Say the signal was bad:Se cortó la videollamada.
| English Idea | Natural Spanish | Tone |
|---|---|---|
| Do you want to video call? | ¿Hacemos una videollamada? | Neutral |
| I’ll call you on video | Te llamo por video | Casual |
| We have a video meeting at 3 | Tenemos una videoconferencia a las tres | Formal |
| I missed your video call | No vi tu videollamada | Neutral |
| The video call got cut off | Se cortó la videollamada | Everyday speech |
Which Word Should You Use
If you need one answer and want to be done with it, use videollamada. It is standard, clear, and broad enough for almost any setting. It works in speech, writing, app labels, and classwork. You do not need to overthink it.
If you want to sound more conversational, use llamada por video with friends, relatives, or anyone you speak with casually. If the setting is more formal or group-based, videoconferencia may fit a little better. If the app is already known, a brand shortcut can sound perfectly normal too.
That gives you a simple rule. Start with videollamada. Shift only when the context clearly pulls you toward a more casual or more formal option.
Common Mistakes To Avoid
One common slip is writing video llamada as two words. Standard Spanish writes it as one: videollamada. Another is adding an accent and writing vídeollamada. Standard spelling drops that accent.

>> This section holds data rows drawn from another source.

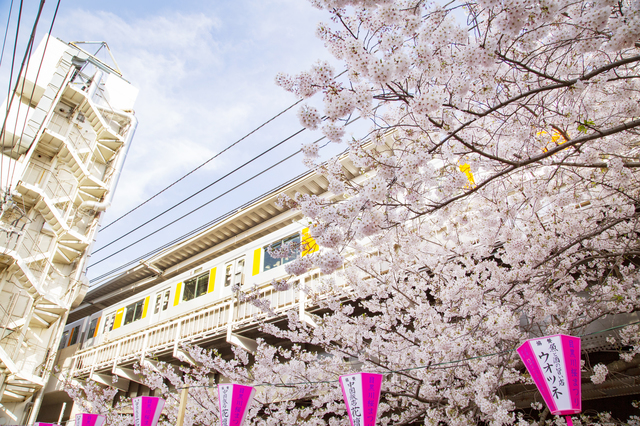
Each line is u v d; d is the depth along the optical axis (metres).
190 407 8.48
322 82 3.32
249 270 12.53
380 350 6.09
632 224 5.26
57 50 19.14
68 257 17.16
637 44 4.00
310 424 6.57
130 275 18.89
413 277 6.41
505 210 5.27
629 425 4.92
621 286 5.28
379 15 3.19
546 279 5.02
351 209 3.30
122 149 18.97
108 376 14.25
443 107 3.85
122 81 20.80
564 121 4.80
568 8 3.53
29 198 16.28
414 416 5.57
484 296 5.18
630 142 5.50
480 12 3.75
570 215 5.46
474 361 4.66
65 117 18.30
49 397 16.56
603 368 4.97
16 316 15.17
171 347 11.74
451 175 3.78
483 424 5.65
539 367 2.99
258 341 7.29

Another mistake is using videoconferencia for every single case. Native speakers will understand you, yet it can sound too formal if you are just calling a friend. There is nothing wrong with the word. It just carries a slightly different feel.
A last slip is chasing a “perfect” regional version. You do not need that. Start with the broad term that everyone understands. Then let your Spanish pick up local color naturally as you hear more real speech.
A Clear Final Take
Videollamada is the standard Spanish meaning of “video call,” and it is the safest choice in nearly any situation. Use it when you want to sound clear and natural across countries. Use llamada por video when the tone is casual. Use videoconferencia when the call feels more like a planned meeting than a quick face-to-face chat.
Once you know those three pieces, you are not stuck with a dry translation anymore. You know the word, the tone, and the real-life phrasing people use every day. That’s the difference between memorizing Spanish and actually sounding like you use it.
References & Sources
- RAE.“videollamada”Defines the standard Spanish noun for a real-time call where speakers can see and hear one another.
- FundéuRAE.“videollamada y videoconferencia, sin tilde y en una palabra”Confirms the recommended spelling as one word and without an accent on the first “i.”
- Google.“Iniciar o programar videollamadas de Google Meet”Shows current Spanish product usage where “videollamada” appears as the normal term in interface help.
- Microsoft Teams.“Hacer llamadas en Microsoft Teams”Uses “videollamada” in Spanish instructions, which matches broad modern usage in work and app settings.